Request: Say how many lines of the data below have the word "like" in them. Add nothing else.
Supplied data section start
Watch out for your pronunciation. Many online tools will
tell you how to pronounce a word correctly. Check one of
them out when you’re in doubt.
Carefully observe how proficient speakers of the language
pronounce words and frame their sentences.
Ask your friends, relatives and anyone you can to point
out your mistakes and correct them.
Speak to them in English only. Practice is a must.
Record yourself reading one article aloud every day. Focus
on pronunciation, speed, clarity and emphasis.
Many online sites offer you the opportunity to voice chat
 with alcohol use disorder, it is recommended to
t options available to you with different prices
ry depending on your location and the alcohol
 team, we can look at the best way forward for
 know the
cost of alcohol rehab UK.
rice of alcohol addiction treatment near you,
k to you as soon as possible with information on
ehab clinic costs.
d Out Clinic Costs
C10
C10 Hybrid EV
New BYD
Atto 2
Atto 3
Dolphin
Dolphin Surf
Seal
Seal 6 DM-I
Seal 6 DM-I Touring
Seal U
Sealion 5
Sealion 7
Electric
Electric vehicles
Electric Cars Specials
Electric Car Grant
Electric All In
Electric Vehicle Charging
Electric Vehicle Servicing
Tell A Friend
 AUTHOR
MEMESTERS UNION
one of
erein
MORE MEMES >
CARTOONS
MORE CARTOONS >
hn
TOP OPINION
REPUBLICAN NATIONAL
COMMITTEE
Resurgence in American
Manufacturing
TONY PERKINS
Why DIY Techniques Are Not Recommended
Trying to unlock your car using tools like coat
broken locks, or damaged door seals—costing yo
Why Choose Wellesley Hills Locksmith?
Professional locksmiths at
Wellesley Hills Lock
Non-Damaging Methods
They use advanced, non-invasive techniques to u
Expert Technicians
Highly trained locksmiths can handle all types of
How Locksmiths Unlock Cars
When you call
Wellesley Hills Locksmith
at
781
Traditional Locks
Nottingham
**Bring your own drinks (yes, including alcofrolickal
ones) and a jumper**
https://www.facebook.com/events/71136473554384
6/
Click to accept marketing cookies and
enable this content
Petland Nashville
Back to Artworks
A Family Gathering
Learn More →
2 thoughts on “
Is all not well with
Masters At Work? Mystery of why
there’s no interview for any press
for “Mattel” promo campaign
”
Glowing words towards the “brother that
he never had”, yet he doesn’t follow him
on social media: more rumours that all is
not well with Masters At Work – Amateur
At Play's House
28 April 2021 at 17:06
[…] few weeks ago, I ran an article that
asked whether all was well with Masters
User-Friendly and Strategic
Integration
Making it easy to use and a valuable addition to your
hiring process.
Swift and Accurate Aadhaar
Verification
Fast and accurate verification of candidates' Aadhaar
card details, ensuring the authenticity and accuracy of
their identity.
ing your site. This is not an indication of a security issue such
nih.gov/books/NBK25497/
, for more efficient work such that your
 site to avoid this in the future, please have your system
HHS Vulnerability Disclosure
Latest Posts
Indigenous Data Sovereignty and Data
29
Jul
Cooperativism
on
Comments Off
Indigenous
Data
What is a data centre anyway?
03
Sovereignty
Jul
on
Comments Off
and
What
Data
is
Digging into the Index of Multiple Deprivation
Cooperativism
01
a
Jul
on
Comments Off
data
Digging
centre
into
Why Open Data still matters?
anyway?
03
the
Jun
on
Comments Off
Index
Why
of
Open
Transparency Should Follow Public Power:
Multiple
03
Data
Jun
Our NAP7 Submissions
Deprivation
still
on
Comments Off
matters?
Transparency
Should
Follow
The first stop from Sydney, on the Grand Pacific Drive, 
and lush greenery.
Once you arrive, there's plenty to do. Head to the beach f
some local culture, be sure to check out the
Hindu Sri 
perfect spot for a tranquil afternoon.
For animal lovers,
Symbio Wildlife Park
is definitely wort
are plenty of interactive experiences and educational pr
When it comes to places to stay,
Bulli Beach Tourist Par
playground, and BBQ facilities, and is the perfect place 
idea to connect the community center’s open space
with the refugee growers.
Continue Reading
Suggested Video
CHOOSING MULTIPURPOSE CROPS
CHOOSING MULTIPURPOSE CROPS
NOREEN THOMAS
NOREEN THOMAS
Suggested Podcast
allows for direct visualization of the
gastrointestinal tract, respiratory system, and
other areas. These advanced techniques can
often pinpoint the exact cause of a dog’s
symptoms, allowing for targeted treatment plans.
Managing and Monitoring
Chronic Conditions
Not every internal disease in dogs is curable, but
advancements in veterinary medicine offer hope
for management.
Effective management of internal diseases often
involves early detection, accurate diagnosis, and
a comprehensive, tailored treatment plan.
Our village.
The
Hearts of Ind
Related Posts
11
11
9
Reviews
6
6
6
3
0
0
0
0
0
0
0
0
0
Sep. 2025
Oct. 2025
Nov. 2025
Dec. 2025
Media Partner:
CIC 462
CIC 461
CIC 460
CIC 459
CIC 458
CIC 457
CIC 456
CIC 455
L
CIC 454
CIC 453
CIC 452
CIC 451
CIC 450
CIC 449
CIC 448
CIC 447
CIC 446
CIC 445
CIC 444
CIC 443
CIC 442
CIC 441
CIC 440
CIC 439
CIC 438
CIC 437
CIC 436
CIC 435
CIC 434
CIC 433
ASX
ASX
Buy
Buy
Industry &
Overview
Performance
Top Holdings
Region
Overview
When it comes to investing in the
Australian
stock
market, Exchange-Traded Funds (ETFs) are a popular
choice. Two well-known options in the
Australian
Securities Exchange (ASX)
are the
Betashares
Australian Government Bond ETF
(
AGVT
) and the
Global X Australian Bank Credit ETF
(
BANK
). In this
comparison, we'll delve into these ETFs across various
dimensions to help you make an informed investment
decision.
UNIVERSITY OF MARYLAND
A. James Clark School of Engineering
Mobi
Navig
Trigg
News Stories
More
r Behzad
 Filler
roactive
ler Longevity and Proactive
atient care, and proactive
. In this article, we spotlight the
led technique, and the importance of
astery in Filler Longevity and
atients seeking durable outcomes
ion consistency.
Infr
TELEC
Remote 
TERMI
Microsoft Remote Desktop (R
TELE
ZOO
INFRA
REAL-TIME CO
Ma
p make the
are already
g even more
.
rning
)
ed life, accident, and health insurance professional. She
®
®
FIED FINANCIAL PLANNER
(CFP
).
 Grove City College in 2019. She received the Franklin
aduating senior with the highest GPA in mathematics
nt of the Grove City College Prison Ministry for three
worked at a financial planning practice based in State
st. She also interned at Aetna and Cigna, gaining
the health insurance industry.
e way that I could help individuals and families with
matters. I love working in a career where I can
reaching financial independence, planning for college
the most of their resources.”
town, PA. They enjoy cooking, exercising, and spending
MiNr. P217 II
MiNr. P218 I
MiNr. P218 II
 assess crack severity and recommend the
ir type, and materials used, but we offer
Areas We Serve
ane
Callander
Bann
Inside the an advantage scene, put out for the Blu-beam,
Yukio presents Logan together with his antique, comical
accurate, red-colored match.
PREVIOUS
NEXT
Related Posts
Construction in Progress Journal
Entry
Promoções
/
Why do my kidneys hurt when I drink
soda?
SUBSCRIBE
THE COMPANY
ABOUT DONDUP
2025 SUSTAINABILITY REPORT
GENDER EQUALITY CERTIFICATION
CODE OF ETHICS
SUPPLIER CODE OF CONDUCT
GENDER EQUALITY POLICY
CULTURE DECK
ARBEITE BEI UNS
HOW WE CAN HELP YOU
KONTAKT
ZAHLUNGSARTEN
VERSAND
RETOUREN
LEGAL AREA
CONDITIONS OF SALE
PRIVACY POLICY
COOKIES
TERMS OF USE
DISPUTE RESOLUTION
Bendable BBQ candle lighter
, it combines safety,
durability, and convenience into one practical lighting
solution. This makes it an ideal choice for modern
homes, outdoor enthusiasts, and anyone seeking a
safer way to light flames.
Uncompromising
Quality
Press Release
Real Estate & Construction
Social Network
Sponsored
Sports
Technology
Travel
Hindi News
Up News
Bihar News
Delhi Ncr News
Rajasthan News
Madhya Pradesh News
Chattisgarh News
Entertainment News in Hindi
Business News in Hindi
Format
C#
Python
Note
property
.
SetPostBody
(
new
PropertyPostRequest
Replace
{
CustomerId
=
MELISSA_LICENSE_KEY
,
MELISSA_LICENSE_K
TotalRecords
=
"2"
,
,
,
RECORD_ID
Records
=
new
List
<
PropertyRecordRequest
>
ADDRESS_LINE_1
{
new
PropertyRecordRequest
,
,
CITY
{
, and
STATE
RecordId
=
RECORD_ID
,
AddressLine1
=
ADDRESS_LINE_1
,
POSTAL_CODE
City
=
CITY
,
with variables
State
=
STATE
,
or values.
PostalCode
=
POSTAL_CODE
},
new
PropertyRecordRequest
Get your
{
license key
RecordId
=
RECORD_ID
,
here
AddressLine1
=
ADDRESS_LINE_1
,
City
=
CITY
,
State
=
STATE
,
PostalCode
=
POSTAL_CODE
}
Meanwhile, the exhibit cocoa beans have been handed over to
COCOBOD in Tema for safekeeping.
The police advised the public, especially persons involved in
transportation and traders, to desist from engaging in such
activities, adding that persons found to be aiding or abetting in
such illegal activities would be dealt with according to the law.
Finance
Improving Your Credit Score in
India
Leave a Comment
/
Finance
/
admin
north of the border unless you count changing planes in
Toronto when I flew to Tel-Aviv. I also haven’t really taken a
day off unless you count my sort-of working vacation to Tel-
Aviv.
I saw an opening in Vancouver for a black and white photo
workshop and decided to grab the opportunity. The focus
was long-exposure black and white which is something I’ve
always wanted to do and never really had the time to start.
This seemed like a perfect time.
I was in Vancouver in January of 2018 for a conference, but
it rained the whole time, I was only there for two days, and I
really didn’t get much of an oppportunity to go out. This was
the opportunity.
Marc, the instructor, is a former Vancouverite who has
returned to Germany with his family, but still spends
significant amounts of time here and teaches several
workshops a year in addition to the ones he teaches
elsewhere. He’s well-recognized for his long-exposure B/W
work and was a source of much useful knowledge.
Supplied data section end
Response: 2